══ Information supplied ══

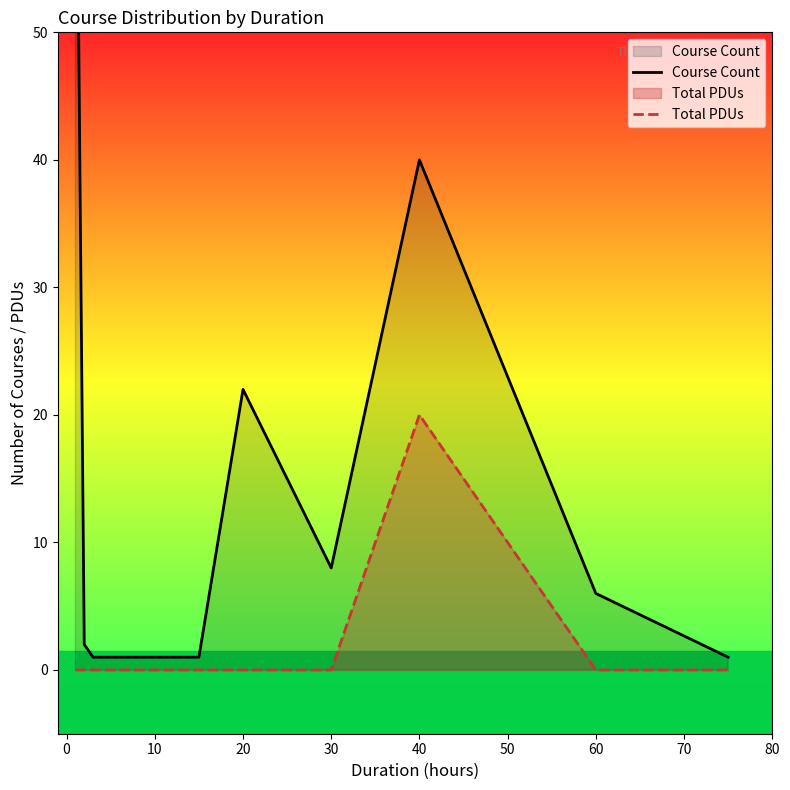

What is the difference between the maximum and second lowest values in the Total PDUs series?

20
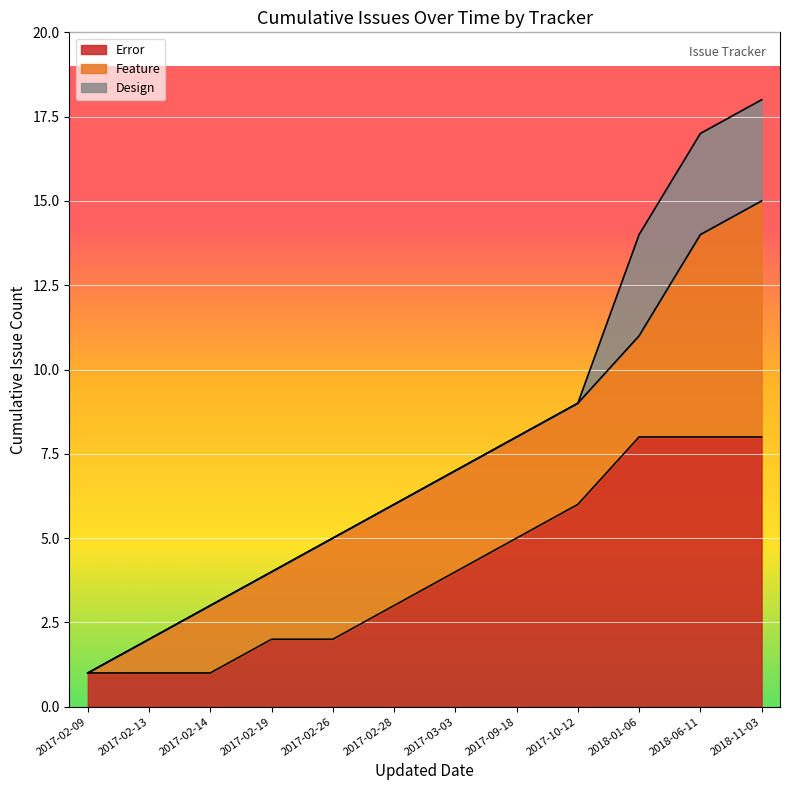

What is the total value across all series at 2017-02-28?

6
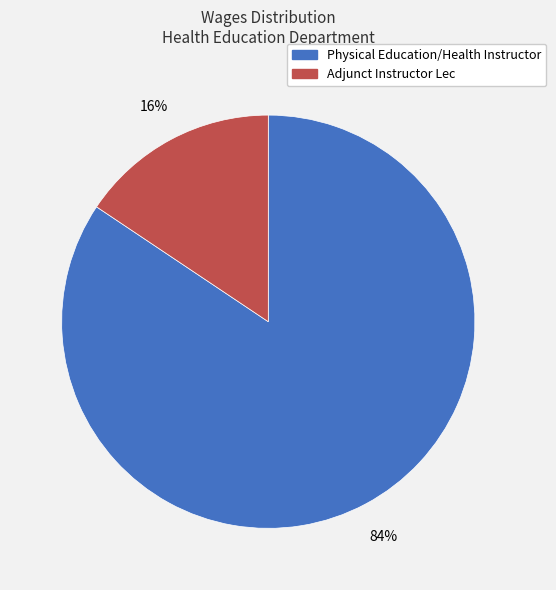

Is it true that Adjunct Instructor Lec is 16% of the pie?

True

═══

(Task directions)
Express the lines above as a JSON list of strings with one string per line. Skip blank lines and leave out the pictures.

(Written response)
[
  "What is the difference between the maximum and second lowest values in the Total PDUs series?",
  "20",
  "What is the total value across all series at 2017-02-28?",
  "6",
  "Is it true that Adjunct Instructor Lec is 16% of the pie?",
  "True"
]